The story opens when India, Mouse, and Finn find out that they have less than 48 hours to pack up their things because they have to go live with their Uncle Red for a while. This is happening because after a long struggle they’ve finally lost their house to foreclosure and now their Mom plans to stay put to keep working while the kids head to Colorado and Uncle Red. None of the kids want to leave, but they don’t have a choice, so they get on a plane and leave behind home as they know it. When they arrive, they aren’t where they were supposed to land. They are in a mysterious place that is unlike anywhere they’ve ever imagined, let alone been. What’s strange, gets even stranger, and the kids discover that the only way they’re going to get home is if they don’t give up on each other and use all their smarts to work together.

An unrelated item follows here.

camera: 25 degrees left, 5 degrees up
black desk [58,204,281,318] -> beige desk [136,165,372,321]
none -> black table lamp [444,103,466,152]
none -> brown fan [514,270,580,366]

Choldenko succeeds in creating a great dreamlike quality in the novel after the kids arrive in the weird new place called Falling Bird. There are shades of the strangeness of Alice in Wonderland and Oz in the way that they are stuck in a world that seems at once wonderful and at the same time, kind of frightening. The dreamlike quality to the story can sometimes get a little confusing, but I think that most kids will persist because they will want to discover what happens next, and also they will be engaged by the three-voice structure. This brings me to what I see as the real strength of the novel, beyond the imaginative premise: the characters’ voices. It is tricky to have a story told by three characters and have all three characters demonstrate individual, rounded voices. Choldenko is great at capturing how kids really talk and think. You will fall in love with Mouse, the genius little sister who is at once vulnerable and quirky and way too smart for her age. India might be a little bit too much the stereotypical grouchy teen older sister, but she becomes slightly more complex as things go along. The ending leaves lots of questions. Some readers may find this frustrating, but I don’t think that the end is necessarily unsatisfying. It seems to fit that a book that keeps you asking questions the whole way through doesn’t have a tidy “happily ever after” conclusion.
No Passengers Beyond This Point is suspenseful, a little spooky, heartwarming, and quirky, with an ending that is sure to get kids talking.
No Passengers Beyond This Point is published by Dial.